Faecal occult blood (FOB) testing: While not an acute investigation, FOB testing is the investigation for screening asymptomatic iron-deficiency anaemia where the source is unknown. A positive FOB test mandates lower GI endoscopy to exclude colorectal carcinoma. The immunochemical FOB test (iFOB or FIT test) has higher specificity than the older guaiac-based test and does not require dietary restrictions.
First-Line Investigation Interpretation in GI Bleeding
SELF-CHECK
A 64-year-old man with known peptic ulcer disease undergoes upper GI endoscopy which reveals a posterior duodenal ulcer. The CLO test (rapid urease test) for H. pylori returns negative. He was started on IV omeprazole 3 days ago before endoscopy. What is the most likely explanation for the negative result, and what should you do?

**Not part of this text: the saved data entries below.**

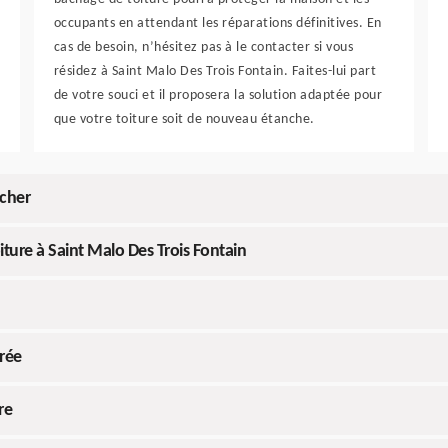
occupants en attendant les réparations définitives. En
cas de besoin, n’hésitez pas à le contacter si vous
résidez à Saint Malo Des Trois Fontain. Faites-lui part
de votre souci et il proposera la solution adaptée pour
que votre toiture soit de nouveau étanche.
 cher
iture à Saint Malo Des Trois Fontain
rée
re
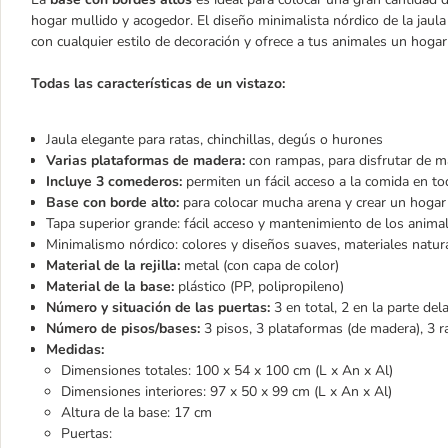
hogar mullido y acogedor. El diseño minimalista nórdico de la jaul
con cualquier estilo de decoración y ofrece a tus animales un hogar
Todas las características de un vistazo:
Jaula elegante para ratas, chinchillas, degús o hurones
Varias plataformas de madera:
con rampas, para disfrutar de má
Incluye 3 comederos:
permiten un fácil acceso a la comida en to
Base con borde alto:
para colocar mucha arena y crear un hogar
Tapa superior grande: fácil acceso y mantenimiento de los anima
Minimalismo nórdico: colores y diseños suaves, materiales natur
Material de la rejilla:
metal (con capa de color)
Material de la base:
plástico (PP, polipropileno)
Número y situación de las puertas:
3 en total, 2 en la parte del
Número de pisos/bases:
3 pisos, 3 plataformas (de madera), 3 
Medidas:
Dimensiones totales: 100 x 54 x 100 cm (L x An x Al)
Dimensiones interiores: 97 x 50 x 99 cm (L x An x Al)
Altura de la base: 17 cm
Puertas:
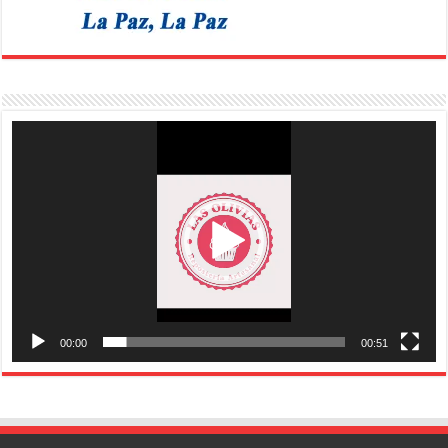
Reproductor
de
vídeo
00:00
00:51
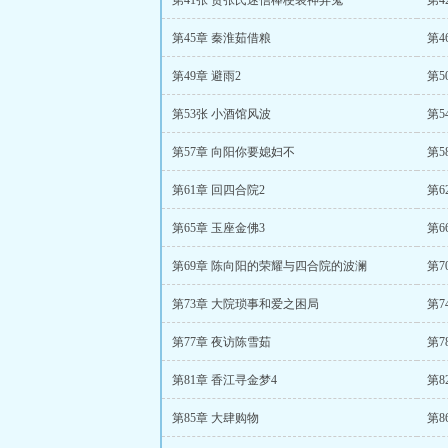
第41张 贾张氏迷信棒梗装神弄鬼
第4
第45章 秦淮茹借粮
第4
第49章 避雨2
第
第53张 小酒馆风波
第5
第57章 向阳你要媳妇不
第5
第61章 回四合院2
第
第65章 玉座金佛3
第
第69章 陈向阳的荣耀与四合院的波澜
第7
第73章 大院琐事和爱之困局
第
第77章 夜访陈雪茹
第7
第81章 香江寻金梦4
第8
第85章 大肆购物
第8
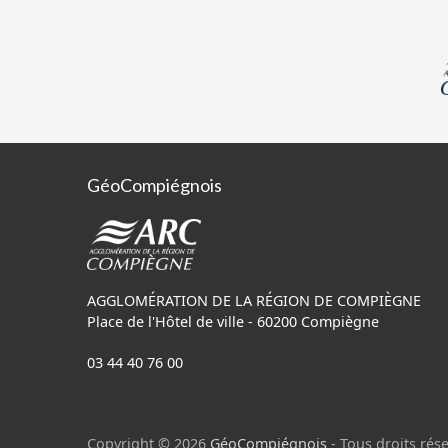
GéoCompiégnois
AGGLOMÉRATION DE LA RÉGION DE COMPIÈGNE
Place de l'Hôtel de ville - 60200 Compiègne
03 44 40 76 00
Copyright © 2026
GéoCompiégnois
- Tous droits rése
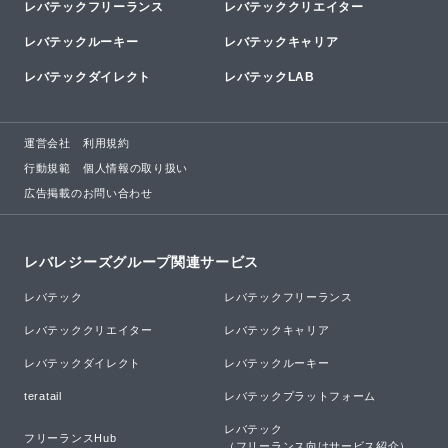
レバテックフリーランス
レバテッククリエイター
レバテックルーキー
レバテックキャリア
レバテックダイレクト
レバテックLAB
運営会社
利用規約
行動規範
個人情報の取り扱い
広告掲載のお問い合わせ
レバレジーズグループ関連サービス
レバテック
レバテックフリーランス
レバテッククリエイター
レバテックキャリア
レバテックダイレクト
レバテックルーキー
teratail
レバテックプラットフォーム
レバテック

フリーランスHub
（フリーランス向けサービス紹介）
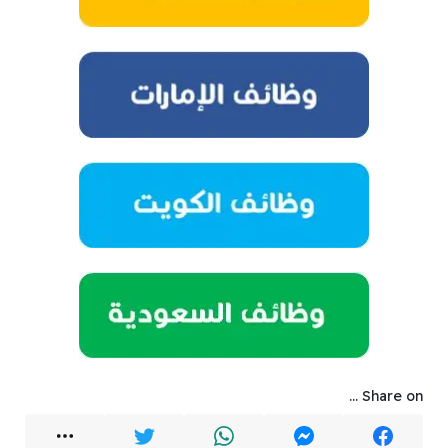
Share on ...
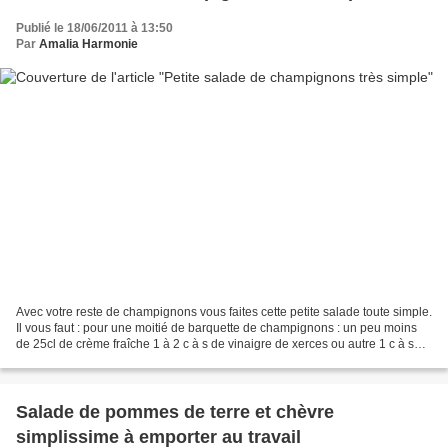
Publié le 18/06/2011 à 13:50
Par
Amalia Harmonie
Avec votre reste de champignons vous faites cette petite salade toute simple.
Il vous faut : pour une moitié de barquette de champignons : un peu moins
de 25cl de crème fraîche 1 à 2 c à s de vinaigre de xerces ou autre 1 c à s
d'huile d'olive 1 à 2 c...
Salade de pommes de terre et chèvre
simplissime à emporter au travail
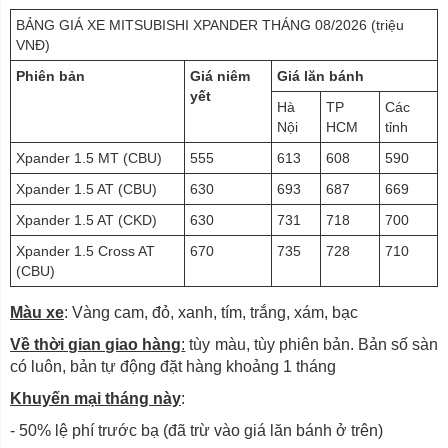
BẢNG GIÁ XE MITSUBISHI XPANDER THÁNG 08/2026 (triệu
VNĐ)
Phiên bản
Giá niêm
Giá lăn bánh
yết
Hà
TP
Các
Nội
HCM
tỉnh
Xpander 1.5 MT (CBU)
555
613
608
590
Xpander 1.5 AT (CBU)
630
693
687
669
Xpander 1.5 AT (CKD)
630
731
718
700
Xpander 1.5 Cross AT
670
735
728
710
(CBU)
Màu xe
: Vàng cam, đỏ, xanh, tím, trắng, xám, bạc
Về thời gian giao hàng
:
tùy màu, tùy phiên bản. Bản số sàn
có luôn, bản tự động đặt hàng khoảng 1 tháng
Khuyến mại tháng này
:
- 50% lệ phí trước bạ (đã trừ vào giá lăn bánh ở trên)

A. The negative CLO test confirms H. pylori is not present; no further testing needed
B. PPI therapy suppresses urease activity, causing a false-negative CLO test; re-test after 2 weeks off PPI using urea breath test or stool antigen test
C. The CLO test is unreliable in patients over 60 and should not be used
D. H. pylori serology should be checked — it is unaffected by PPI therapy
Reveal Answer
Answer: B. PPI therapy suppresses urease activity, causing a false-negative CLO test; re-test after 2 weeks off PPI using urea breath test or stool antigen test
PPI therapy (and to a lesser extent bismuth compounds and antibiotics) suppresses urease activity, causing false-negative results on the CLO (rapid urease) test and the urea breath test. After a negative CLO test in a PPI-treated patient, re-testing after a 2-week PPI washout using the urea breath test (gold standard) or stool antigen test is the correct approach. Serology (IgG) cannot distinguish active from past infection and remains positive even after successful eradication — making it unsuitable for confirming active infection or confirming eradication.